Según datos de la Oficina Nacional de Procesos Electorales de Perú (ONPE), el organismo público encargado de organizar y ejecutar las elecciones, el conteo rápido dio ganadora a Keiko, mientras que el conteo al 100 % dio ganador al opositor Roberto Sánchez. Al llegar al 98.236 % de las actas contabilizadas, Keiko volvió a estar primero con una ventaja de 859 votos de diferencia. Sólo quedan 13 actas pendientes y 1,623 en observación.

En una elección tan cerrada como esta, se debe destacar el rol de las encuestas preelectorales, como la realizada por IPSOS organizada por Transparencia, a boca de urna y de conteo rápido, basada en una muestra estadística de actas electorales, estimaron un resultado extremadamente ajustado, que otorgó una ligera ventaja a Roberto Sánchez (50.3 %) sobre Keiko Fujimori (49.7 %). Pero igual el país está a la expectativa en un conteo que todavía no ha finalizado.

El mundo mira hacia el Perú, mientras ocurre un balotaje muy similar al que tuvo lugar en 2021, cuando el resultado entre Pedro Castillo y la propia Fujimori “se conoció seis semanas después de la votación, también con una diferencia mínima”.

La verdad sea dicha, las elecciones peruanas están representadas por la élite peruana y por el resto del país; mientras Keiko es la representante de la élite empresarial, Roberto Sánchez representa a los diversos grupos étnicos y populares, con un apoyo más fuerte en regiones rurales y del sur andino, donde existe descontento con las élites económicas y políticas de Lima. Es el candidato del llamado “antifujimorismo”.
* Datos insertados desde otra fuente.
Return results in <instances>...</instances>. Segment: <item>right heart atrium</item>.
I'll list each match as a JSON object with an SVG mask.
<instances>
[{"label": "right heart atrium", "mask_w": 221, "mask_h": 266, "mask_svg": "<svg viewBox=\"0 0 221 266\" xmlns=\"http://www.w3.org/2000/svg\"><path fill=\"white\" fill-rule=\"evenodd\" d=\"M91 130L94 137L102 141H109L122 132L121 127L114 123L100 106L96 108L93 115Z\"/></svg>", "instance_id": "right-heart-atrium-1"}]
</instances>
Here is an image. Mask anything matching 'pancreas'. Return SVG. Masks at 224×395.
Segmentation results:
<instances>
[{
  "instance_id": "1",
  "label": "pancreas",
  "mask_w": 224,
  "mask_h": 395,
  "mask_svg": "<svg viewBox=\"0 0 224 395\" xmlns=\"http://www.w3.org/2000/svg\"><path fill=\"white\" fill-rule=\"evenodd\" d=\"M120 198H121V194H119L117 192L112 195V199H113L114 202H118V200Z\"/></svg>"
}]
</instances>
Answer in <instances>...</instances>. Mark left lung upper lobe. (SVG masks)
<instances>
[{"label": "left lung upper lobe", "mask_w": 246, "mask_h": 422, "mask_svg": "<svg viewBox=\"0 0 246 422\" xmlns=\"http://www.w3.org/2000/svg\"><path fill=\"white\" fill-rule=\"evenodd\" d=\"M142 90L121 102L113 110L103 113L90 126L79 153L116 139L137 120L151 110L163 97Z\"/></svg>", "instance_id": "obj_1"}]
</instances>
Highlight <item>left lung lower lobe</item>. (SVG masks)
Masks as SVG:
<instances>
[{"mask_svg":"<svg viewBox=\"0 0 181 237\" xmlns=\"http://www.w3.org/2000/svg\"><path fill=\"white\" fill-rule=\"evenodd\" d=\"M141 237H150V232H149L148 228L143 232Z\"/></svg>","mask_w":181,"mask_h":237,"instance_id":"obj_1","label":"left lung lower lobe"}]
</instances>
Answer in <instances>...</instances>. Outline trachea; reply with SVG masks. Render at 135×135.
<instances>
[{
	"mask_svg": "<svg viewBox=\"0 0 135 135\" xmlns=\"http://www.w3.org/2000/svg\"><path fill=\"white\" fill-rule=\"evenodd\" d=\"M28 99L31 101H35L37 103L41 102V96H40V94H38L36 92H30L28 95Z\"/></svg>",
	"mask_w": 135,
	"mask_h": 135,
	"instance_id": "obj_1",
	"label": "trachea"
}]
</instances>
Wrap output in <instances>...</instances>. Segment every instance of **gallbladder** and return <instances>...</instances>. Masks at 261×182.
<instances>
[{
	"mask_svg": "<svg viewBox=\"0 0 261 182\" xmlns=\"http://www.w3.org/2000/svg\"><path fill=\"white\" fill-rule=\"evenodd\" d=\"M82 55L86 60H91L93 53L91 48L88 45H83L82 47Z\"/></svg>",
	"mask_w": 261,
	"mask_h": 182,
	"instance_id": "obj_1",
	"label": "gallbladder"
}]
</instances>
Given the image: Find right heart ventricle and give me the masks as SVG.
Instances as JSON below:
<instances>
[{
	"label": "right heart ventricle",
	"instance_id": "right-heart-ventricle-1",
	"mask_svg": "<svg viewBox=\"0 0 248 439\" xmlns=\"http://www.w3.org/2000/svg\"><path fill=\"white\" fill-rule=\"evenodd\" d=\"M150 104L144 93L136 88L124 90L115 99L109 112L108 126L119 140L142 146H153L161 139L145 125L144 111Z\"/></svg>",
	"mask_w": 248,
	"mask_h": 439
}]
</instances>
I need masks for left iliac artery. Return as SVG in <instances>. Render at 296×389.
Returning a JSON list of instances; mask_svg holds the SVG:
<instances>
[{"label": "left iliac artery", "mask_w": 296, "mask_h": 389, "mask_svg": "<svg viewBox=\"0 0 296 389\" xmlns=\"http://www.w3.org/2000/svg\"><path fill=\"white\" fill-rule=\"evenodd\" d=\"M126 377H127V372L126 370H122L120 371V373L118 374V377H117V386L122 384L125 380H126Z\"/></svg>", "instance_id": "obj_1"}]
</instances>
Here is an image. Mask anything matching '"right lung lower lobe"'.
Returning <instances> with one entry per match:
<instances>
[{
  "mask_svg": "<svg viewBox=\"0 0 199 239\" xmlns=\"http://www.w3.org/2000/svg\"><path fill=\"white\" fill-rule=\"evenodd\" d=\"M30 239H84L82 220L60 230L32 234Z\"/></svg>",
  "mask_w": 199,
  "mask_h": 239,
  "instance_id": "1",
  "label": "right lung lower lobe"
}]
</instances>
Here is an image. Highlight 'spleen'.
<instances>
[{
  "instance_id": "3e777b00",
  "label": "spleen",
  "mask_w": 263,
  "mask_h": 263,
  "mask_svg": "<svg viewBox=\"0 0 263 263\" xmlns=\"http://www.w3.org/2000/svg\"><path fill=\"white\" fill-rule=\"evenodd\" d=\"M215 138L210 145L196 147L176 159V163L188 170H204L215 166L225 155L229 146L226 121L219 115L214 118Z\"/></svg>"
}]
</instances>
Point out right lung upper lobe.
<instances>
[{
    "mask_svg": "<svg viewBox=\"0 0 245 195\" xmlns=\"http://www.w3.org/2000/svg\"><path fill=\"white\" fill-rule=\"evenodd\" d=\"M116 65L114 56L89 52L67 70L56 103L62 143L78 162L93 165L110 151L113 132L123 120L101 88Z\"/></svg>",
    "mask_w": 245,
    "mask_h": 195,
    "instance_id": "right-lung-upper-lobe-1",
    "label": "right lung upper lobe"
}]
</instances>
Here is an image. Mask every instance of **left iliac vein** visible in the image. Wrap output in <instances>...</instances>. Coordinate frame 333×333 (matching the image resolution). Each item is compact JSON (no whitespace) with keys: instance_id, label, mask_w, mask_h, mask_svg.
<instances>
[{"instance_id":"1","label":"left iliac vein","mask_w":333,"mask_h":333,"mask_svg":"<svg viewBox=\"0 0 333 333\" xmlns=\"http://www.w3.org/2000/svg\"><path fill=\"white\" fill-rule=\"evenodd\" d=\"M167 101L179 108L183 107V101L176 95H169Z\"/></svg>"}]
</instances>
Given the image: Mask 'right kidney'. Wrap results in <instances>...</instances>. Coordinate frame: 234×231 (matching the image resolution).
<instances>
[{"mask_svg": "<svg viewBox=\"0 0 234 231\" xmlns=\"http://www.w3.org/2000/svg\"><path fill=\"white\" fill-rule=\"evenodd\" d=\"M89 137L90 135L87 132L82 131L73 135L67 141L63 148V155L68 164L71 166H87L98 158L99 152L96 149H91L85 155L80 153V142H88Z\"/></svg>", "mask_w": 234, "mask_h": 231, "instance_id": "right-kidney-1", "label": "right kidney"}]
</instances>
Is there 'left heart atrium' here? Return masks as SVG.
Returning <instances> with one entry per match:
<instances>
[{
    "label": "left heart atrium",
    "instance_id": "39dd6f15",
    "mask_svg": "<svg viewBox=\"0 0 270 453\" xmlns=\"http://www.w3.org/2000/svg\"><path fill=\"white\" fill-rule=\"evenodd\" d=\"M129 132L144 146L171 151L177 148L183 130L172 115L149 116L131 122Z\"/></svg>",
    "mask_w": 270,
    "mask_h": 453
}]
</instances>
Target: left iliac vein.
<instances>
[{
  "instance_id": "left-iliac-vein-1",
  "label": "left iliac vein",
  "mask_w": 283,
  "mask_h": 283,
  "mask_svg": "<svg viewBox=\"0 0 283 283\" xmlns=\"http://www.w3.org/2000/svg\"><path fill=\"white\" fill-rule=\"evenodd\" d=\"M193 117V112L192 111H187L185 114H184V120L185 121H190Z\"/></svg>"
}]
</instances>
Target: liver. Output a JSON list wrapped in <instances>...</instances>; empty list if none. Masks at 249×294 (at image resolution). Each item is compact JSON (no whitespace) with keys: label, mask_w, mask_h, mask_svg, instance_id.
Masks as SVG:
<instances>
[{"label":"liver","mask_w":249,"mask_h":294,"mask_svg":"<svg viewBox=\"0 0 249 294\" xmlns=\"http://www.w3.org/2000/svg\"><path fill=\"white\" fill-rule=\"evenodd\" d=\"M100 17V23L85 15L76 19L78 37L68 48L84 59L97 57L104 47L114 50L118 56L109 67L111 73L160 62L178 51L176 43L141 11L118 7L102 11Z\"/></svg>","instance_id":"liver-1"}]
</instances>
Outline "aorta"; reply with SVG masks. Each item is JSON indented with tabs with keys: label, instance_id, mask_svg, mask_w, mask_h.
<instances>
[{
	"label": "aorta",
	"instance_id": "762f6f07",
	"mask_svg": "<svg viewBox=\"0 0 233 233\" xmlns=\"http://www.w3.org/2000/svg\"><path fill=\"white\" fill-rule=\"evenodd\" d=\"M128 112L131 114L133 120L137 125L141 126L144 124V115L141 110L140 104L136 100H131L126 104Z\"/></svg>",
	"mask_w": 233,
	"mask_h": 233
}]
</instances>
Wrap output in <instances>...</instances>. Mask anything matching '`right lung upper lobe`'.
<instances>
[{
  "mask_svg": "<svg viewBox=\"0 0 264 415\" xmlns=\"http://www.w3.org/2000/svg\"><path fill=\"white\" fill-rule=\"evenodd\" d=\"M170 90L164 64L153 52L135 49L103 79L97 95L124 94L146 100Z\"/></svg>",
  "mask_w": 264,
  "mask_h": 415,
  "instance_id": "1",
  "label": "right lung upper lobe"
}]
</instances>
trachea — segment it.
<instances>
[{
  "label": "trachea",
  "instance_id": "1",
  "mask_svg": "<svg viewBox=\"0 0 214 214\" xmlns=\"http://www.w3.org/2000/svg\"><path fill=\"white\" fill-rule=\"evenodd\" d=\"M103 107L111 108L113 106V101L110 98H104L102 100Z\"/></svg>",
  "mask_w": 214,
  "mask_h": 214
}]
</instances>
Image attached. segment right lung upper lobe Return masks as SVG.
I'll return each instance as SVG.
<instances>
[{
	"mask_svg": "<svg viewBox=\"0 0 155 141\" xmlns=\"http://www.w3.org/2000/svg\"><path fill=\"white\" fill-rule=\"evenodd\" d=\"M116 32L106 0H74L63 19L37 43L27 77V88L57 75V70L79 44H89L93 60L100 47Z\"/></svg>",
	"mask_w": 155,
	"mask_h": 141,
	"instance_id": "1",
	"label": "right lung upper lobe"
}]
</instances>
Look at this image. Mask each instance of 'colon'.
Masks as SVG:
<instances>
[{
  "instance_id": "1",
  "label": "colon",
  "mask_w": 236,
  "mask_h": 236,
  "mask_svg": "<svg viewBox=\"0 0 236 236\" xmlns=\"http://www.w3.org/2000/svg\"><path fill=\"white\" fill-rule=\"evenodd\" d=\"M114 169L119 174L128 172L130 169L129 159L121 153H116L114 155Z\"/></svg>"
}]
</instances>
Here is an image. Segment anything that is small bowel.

No obstante, es muy interesante lo que está sucediendo en el Perú. A pesar del lento conteo de votos, esto no constituye una anomalía en el sistema electoral peruano, “que exige el traslado físico de actas desde todo el territorio nacional y desde decenas de países”. El sistema de partidos en Perú está repartido en partidos de derecha y centroderecha, y en muchas organizaciones políticas que han aparecido en los últimos años. Los politólogos expertos consideran que “el principal problema de Perú no es la falta de partidos, sino la falta de partidos fuertes y estables capaces de representar de manera duradera a distintos sectores de la sociedad.”